Gefühlt ist Rafael Nadal schon längst die Nummer eins -
zumindest bei seinen mallorquinischen Bewunderern. Tatsächlich aber
belegt der frisch gekürte Wimbledon-Sieger in der Weltrangliste
noch immer den zweiten Platz. Hinter Roger Federer. Seit vier
Jahren müht sich der Manacori vergeblich, den Schweizer in der
Rangliste der besten Tennisspieler der Welt zu überholen. In diesem
Sommer könnte es erstmalig so weit sein.
Wann genau, ist aber unklar, denn das System, nach dem die
Vereinigung der Profitennisspieler (ATP) die Weltrangliste
berechnet, ist nicht unkompliziert.
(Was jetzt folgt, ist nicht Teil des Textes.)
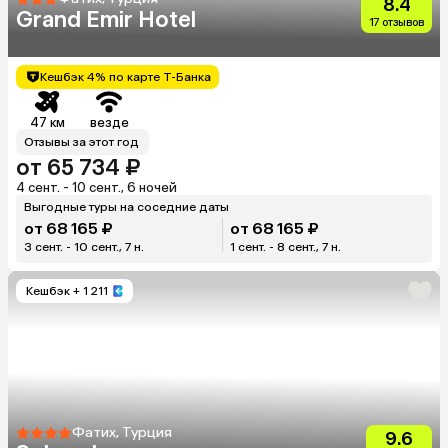
8.4
Grand Emir Hotel
17 отзывов
Кешбэк 4% по карте Т-Банка
47 км
везде
Отзывы за этот год
от 65 734 ₽
4 сент. - 10 сент., 6 ночей
Выгодные туры на соседние даты
от 68 165 ₽
от 68 165 ₽
3 сент. - 10 сент., 7 н.
1 сент. - 8 сент., 7 н.
Кешбэк
+ 1 211
Фатих, Турция
9.6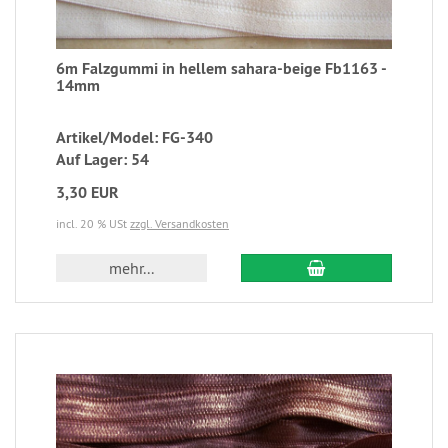
6m Falzgummi in hellem sahara-beige Fb1163 -
14mm
Artikel/Model: FG-340
Auf Lager: 54
3,30 EUR
incl. 20 % USt
zzgl. Versandkosten
mehr...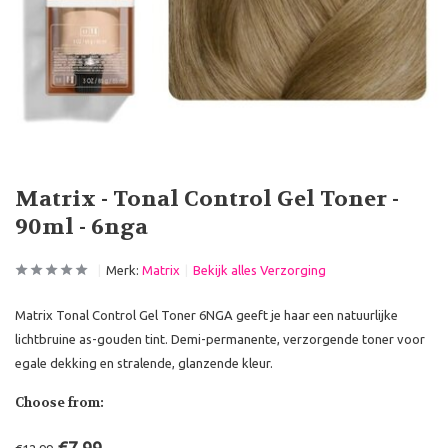
Matrix - Tonal Control Gel Toner -
90ml - 6nga
Merk:
Matrix
Bekijk alles Verzorging
Matrix Tonal Control Gel Toner 6NGA geeft je haar een natuurlijke
lichtbruine as-gouden tint. Demi-permanente, verzorgende toner voor
egale dekking en stralende, glanzende kleur.
Choose from:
Klar ist, dass der Spieler mit
den meisten Punkten vorne steht. Roger Federer hat derzeit 6600,
Nadal 6055 Punkte. In die Wertung fließen alle Punkte ein, die die
Spieler bei Turnieren in den vergangenen 52 Wochen gesammelt haben.
Es wird also nicht zu Saisonbeginn im Januar immer wieder bei null
begonnen, sondern nach und nach fallen Punkte aus der Wertung,
während andere neu hinzukommen.
Veränderungen bei der Punktzahl kommen dann zustande, wenn der
Spieler bei einem Turnier früher ausscheidet oder weiter kommt als
im Vorjahr. Da Roger Federer im vergangenen Jahr das Turnier von
Wimbledon gewonnen hatte, diesmal aber im Finale verlor, hat er nun
300 Punkte weniger auf dem Konto (für einen Sieg bei einem
Grand-Slam-Turnier gibt es 1000 Punkte). Rafael Nadal dagegen war
vor einem Jahr im Finale unterlegen und konnte diesmal gewinnen,
hat also 300 Punkte hinzugewonnen und seinen Rückstand also auf
einen Schlag um 600 Punkte verkürzt.
Wegen dieses Systems des Punktesammelns und -verlierens hat
Nadal nun gute Karten, Federer endlich zu überholen. Denn der
Schweizer kann in den kommenden Monaten viele Punkte verlieren,
weil Turniere aus der 52-Wochen-Wertung fallen, bei denen er es
weit geschafft hatte. Federer holte im vergangenen Jahr in Toronto
350 (Halbfinale), in Cincinnati 500 Punkte (Sieger). Als
Titelträger der US Open 2007 wurden ihm sogar 1000 Punkte
gutgeschrieben. All diese Punkte muss der Schweizer in den nächsten
Wochen "verteidigen", um seinen Vorsprung gegenüber Nadal nicht
einzubüßen. Der hingegen kann eigentlich nur gewinnen: Denn ihm
droht nur der Verlust von 225 Punkten aus Toronto, wo er 2007 im
Halbfinale ausschied. In Cincinnati holte er gar nur fünf Punkte
(Aus in der zweiten Runde). Sollten diese beiden Turniere nicht
ausreichen, um den Rückstand wettzumachen, könnte Nadal bei den US
Open einen weiteren Großangriff auf die Nummer eins starten: Dort
war für ihn 2007 bereits im Achtelfinale Endstation, sodass er nur
150 Weltranglisten-Punkte einheimste.
Sollte es Nadal gelingen, den Schweizer vom Thron zu stoßen,
würde er eine denkwürdige Bilanz beenden. Federer steht seit mehr
als 230 Wochen ununterbrochen an der Spitze der Weltrangliste. Das
hat vor ihm noch keiner geschafft. Rekordhalter an der Spitze der
Weltrangliste ist Pete Sampras (286 Wochen mit Unterbrechungen).
Außerdem wäre Nadal nach Carlos Moyà (der Tennisprofi aus Palma war
1999 zwei Wochen lang Erster) und Juan Carlos Ferrero (acht Wochen
im Jahr 2003) der dritte Spanier an der Spitze der
Weltrangliste.
Allen, die ihn jetzt schon als "wahre Nummer eins" sehen,
erteilt er jedoch eine klare Absage: "Ich fühle mich nicht als
Nummer eins", sagt Nadal, der seinen Realitätssinn auch nach dem
Sieg in London nicht eingebüßt zu haben scheint: "Ich fühle mich
nicht als Nummer eins, weil ich es nicht bin."